* WORK TO COMPLETE
Transcribe every record below word for word.

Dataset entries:
= = =
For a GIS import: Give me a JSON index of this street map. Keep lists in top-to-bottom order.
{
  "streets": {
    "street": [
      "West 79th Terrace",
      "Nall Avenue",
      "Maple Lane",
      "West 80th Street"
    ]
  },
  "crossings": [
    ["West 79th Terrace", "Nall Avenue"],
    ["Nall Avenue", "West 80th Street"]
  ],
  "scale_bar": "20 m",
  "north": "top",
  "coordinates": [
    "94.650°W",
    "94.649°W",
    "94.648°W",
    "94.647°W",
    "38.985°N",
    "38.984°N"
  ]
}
= = =
* EXERCISE SOLUTION
For a GIS import: Give me a JSON index of this street map. Keep lists in top-to-bottom order.
{
  "streets": {
    "street": [
      "West 79th Terrace",
      "Nall Avenue",
      "Maple Lane",
      "West 80th Street"
    ]
  },
  "crossings": [
    ["West 79th Terrace", "Nall Avenue"],
    ["Nall Avenue", "West 80th Street"]
  ],
  "scale_bar": "20 m",
  "north": "top",
  "coordinates": [
    "94.650°W",
    "94.649°W",
    "94.648°W",
    "94.647°W",
    "38.985°N",
    "38.984°N"
  ]
}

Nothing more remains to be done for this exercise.